Rund 36 Prozent der 27 000 Leistungsbezieher aus beiden Ländern seien im Juni 2013 erwerbstätig gewesen, sagte ein Sprecher der Bundesagentur für Arbeit (BA). Er bestätigte damit einen Bericht im "Kölner Stadt-Anzeiger".

Der Anteil der Aufstocker aus Rumänien und Bulgarien sei damit genauso hoch wie bei den Arbeitslosengeld-II-Empfängern aus Griechenland, Italien, Portugal und Spanien. Von allen 4,45 Millionen erwerbsfähigen Arbeitslosengeld-II-Beziehern mussten zum selben Zeitpunkt knapp 30 Prozent ihren geringen Verdienst mit Hartz IV aufstocken.

Der Migrationsexperte Herbert Brücker sprach von einer normalen Abweichung: "Neuzuwanderer erhalten in der Regel einen etwas unter Durchschnitt liegenden Lohn und müssen deshalb häufiger aufstocken", sagte der Forschungsbereichsleiter am Institut für Arbeitsmarkt- und Berufsforschung (IAB) in Nürnberg.

Die BA hat die Auswertung für die Linke-Abgeordnete Sabine Zimmermann erstellt. "Die Zahlen dokumentierten, dass von einem Missbrauch von Sozialleistungen nicht gesprochen werden kann. Allenfalls werden Migrantinnen und Migranten als billige Arbeitskräfte missbraucht", sagte Zimmermann dem "Kölner Stadt-Anzeiger".

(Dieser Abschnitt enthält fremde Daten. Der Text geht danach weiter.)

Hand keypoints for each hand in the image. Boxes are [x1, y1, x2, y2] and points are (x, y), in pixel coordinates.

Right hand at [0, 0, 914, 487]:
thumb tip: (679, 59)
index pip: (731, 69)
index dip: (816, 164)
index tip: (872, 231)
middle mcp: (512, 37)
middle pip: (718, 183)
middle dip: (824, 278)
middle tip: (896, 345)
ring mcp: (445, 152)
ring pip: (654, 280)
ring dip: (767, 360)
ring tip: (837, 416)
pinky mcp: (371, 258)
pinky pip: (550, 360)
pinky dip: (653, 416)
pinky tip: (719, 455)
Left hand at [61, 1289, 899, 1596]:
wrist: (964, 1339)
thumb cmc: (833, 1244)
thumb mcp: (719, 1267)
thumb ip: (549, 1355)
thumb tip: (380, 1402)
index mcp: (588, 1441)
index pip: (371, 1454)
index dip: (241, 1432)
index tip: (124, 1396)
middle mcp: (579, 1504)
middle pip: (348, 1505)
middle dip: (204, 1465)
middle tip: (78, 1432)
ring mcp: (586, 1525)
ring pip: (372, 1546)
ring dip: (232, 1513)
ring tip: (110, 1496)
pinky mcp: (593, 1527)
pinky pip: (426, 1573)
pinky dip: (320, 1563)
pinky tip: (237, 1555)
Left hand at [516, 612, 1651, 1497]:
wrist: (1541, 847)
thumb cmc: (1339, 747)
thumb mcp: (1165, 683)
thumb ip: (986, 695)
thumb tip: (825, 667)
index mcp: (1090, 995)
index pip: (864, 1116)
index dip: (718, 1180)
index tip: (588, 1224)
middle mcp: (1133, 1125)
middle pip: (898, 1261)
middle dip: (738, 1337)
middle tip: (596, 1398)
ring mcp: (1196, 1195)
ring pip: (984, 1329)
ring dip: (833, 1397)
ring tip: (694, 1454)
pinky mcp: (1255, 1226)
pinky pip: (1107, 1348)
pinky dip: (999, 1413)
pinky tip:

Seit dem 1. Januar brauchen Rumänen und Bulgaren keine Arbeitserlaubnis mehr, um sich in Deutschland niederzulassen. Die CSU warnt davor, dass verstärkt gering qualifizierte Migranten kommen, die nach Einschätzung der Partei vor allem Sozialleistungen in Anspruch nehmen wollen. Die Opposition hält das für populistisch. Neue Zahlen will die BA voraussichtlich im Juni vorlegen.